После отбоя мужичок с ноготок взялся за тряпку, недобро посматривая на Вадима, вымыл весь пол, убрался в сортире. К этому времени камера затихла, и новичок мог бы сходить в туалет. Он поднялся было со шконки, но мужичок с ноготок так на него глянул, что пришлось вернуться на место. А мочевой пузырь готов был уже лопнуть от натуги.
В камере было подозрительно тихо. Такая тишина обычно бывает перед бурей. Интуиция не обманула Вадима. Ближе к полуночи к нему подошел паренек с родимым пятном на верхней, оттопыренной к носу губе.
– Вставай, – грубо сказал он, движением головы показывая на стол, за которым уже собрался весь камерный бомонд – смотрящий и три матерых уголовника из его свиты.
Остальные обитатели камеры разместились на своих шконках, откуда – словно с лож бенуара и бельэтажа в театре – взирали на Вадима. Народ жаждал зрелищ.
Вадим стоял, а смотрящий сидел, но это не мешало последнему взирать на первого свысока. Мрачное выражение изрытого фурункулезом лица, тяжелый гипнотический взгляд. И остальные уголовники смотрели на Вадима молча и с гнетущей неприязнью.
– Ну, рассказывай, по какой статье ты к нам заехал? – ревущим голосом, подглатывая окончания слов, спросил смотрящий.
Коваль уже знал, как его зовут – Ревун. Оказывается, не зря ему дали такую кличку.
– Я… Я же говорил, – запинаясь от волнения, сказал он. – За дачу взятки.
– А взятку ты за что давал?
– Ну, дознавателю. Чтобы дело не возбуждал…
– Ты вола по кругу не води. По мохнатому делу тебя закрыли. За изнасилование. Или нет?
– А-а, это… Так это же оговор, не было ничего…
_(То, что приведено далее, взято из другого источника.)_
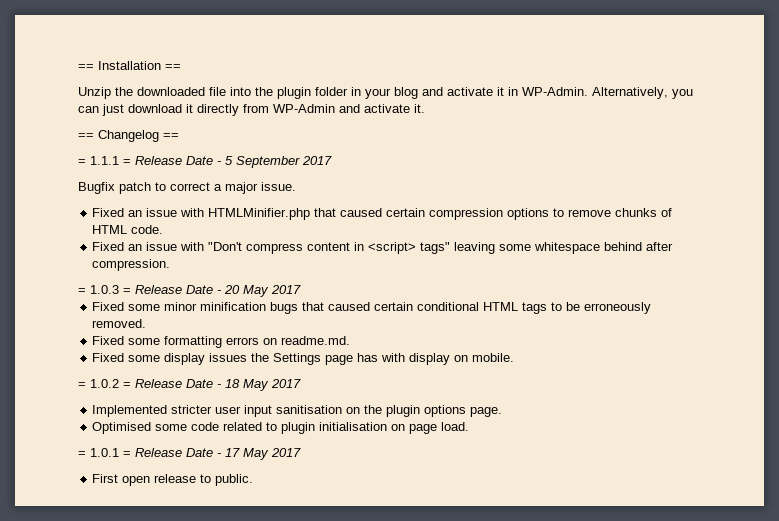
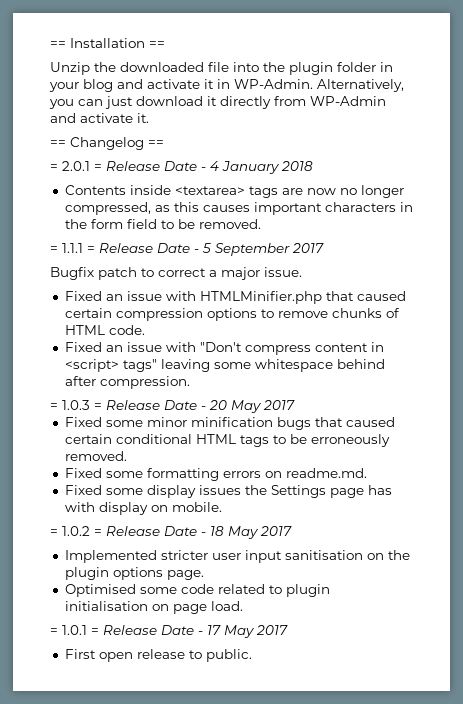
(179, 136) none -> [50,161,313,174] [64,185,404,198] [64,202,413,215] [64,219,261,229] // = 2.0.1 = Release Date - 4 January 2018 // Contents inside <textarea> tags are now no longer compressed, as this causes important characters in the form field to be removed.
Вадим трясся, ноги подкашивались – трудно было устоять на одном месте. И зубы отбивали дробь, расчленяя слова. Он знал, что будет страшно, но не думал, что настолько.
– Оговор?! Что ж ты сразу про оговор не сказал? – ухмыльнулся Ревун.
– А-а, ну… – только и смог что произнести Коваль.
– Баранов гну! – передразнил его смотрящий. – Девчонку ты изнасиловал. Четырнадцать лет ей. Четырнадцать!
Камера загудела словно встревоженный улей. На Вадима смотрели с презрением и осуждением. Неоткуда было ждать прощения.
– Таньку ты изнасиловал! – Резко поднялся из-за стола среднего роста паренек со щербатым ртом и рваным шрамом над правой бровью.
Босяцкие манеры, порывистые движения, звенящий от злобы голос. И взгляд… Вадим не мог смотреть ему в глаза, столько в них было агрессивности.
– Таньку ты разлохматил, слышишь, сеструху мою!
– Я… Нет… – проблеял Коваль.
– Что нет? Да!.. Сеструху мою, эта падаль! – обращаясь ко всем арестантам, вопил босяк.